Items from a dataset
--

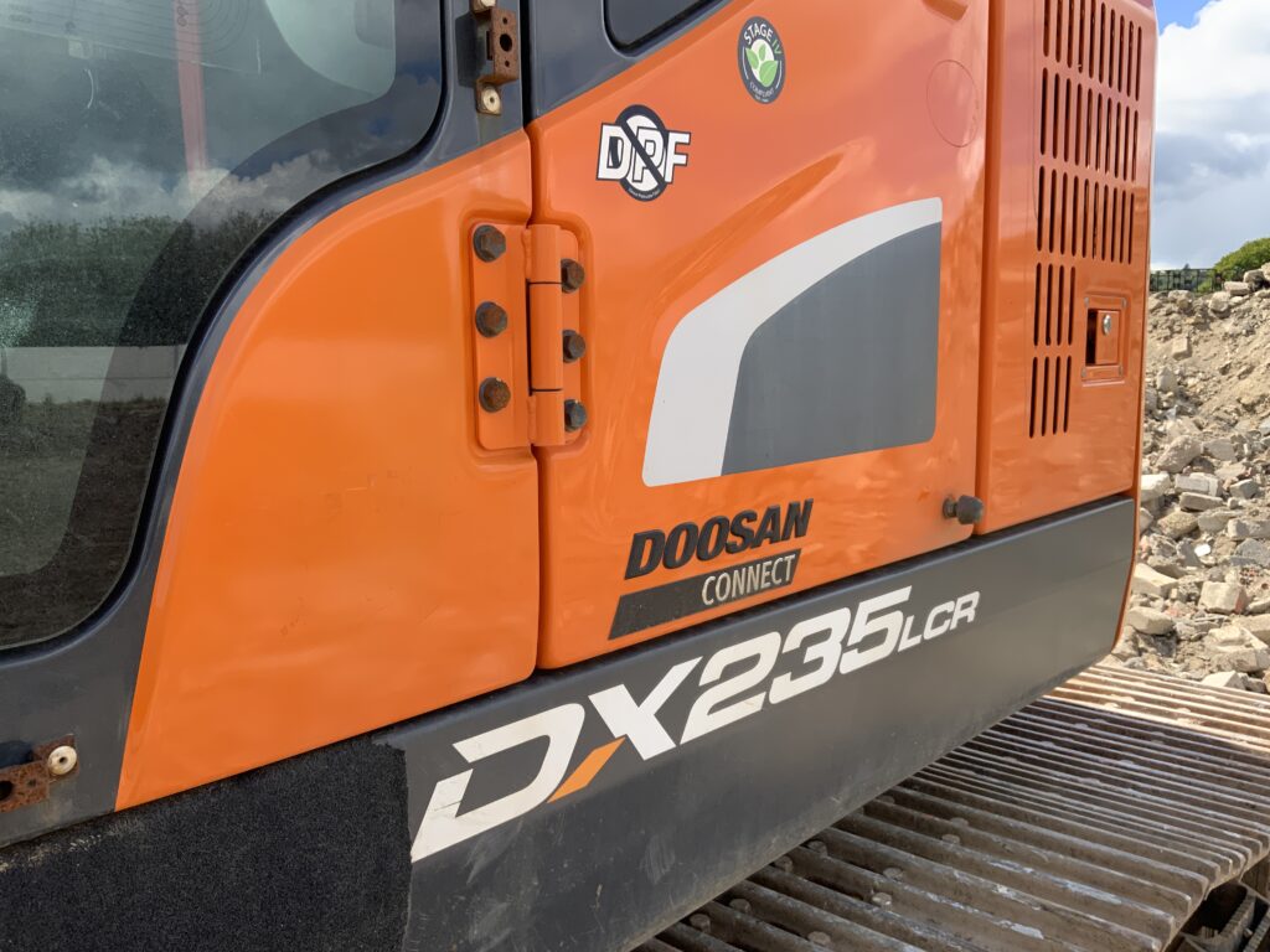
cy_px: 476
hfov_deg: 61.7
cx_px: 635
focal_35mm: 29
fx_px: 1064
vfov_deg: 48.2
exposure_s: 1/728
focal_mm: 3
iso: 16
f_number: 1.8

--

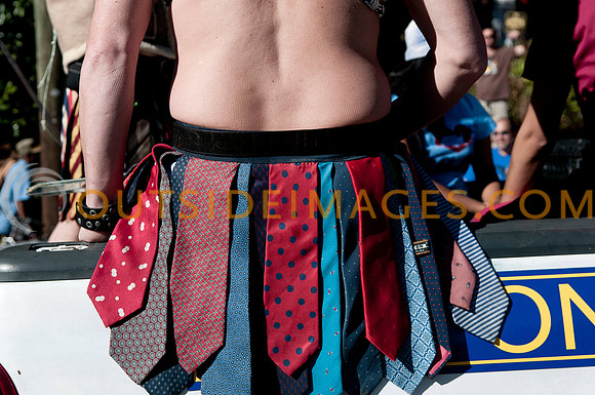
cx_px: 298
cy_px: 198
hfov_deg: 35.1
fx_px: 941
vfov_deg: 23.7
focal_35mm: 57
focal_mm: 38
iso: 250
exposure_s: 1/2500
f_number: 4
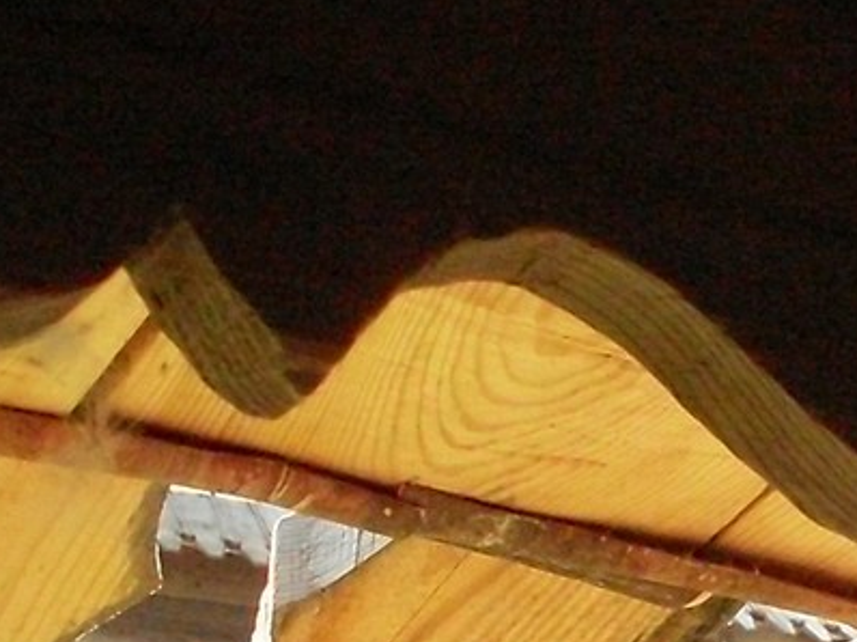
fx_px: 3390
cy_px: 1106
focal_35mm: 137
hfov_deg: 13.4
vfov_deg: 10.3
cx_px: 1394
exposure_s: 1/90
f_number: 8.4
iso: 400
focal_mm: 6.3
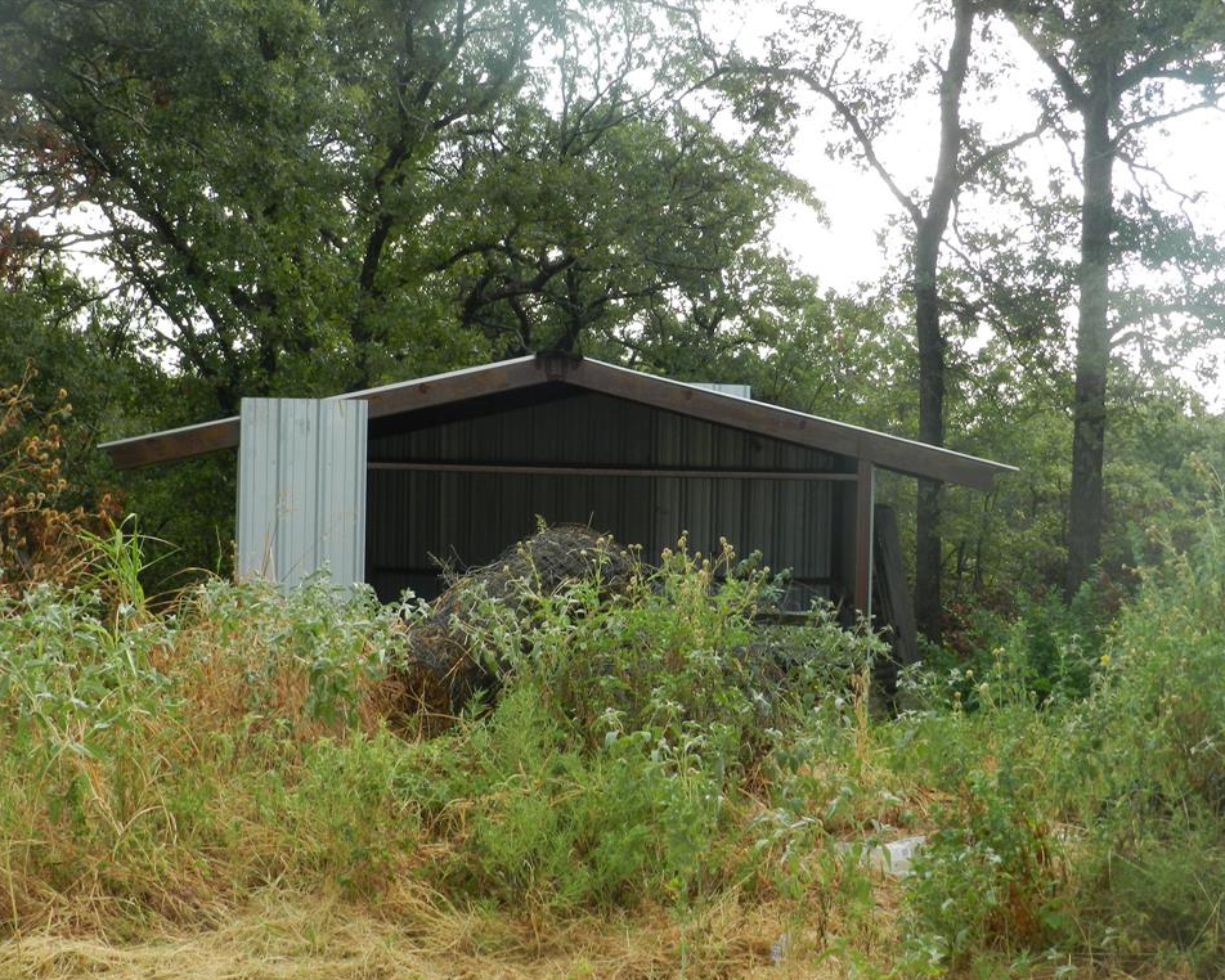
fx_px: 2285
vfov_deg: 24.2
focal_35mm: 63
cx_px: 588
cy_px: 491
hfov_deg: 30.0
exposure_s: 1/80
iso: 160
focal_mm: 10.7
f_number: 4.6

--

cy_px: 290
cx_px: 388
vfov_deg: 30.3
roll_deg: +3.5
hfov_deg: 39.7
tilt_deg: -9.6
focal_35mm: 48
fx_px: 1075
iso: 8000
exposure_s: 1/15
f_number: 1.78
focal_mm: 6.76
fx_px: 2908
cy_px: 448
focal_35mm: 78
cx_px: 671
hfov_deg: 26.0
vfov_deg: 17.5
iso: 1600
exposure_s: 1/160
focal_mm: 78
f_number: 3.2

--

Once you find the line with "fx_px: 1075" above, print it and every line after it up to and including the line with "f_number: 3.2", exactly as written and nothing else.

fx_px: 1075
iso: 8000
exposure_s: 1/15
f_number: 1.78
focal_mm: 6.76
fx_px: 2908
cy_px: 448
focal_35mm: 78
cx_px: 671
hfov_deg: 26.0
vfov_deg: 17.5
iso: 1600
exposure_s: 1/160
focal_mm: 78
f_number: 3.2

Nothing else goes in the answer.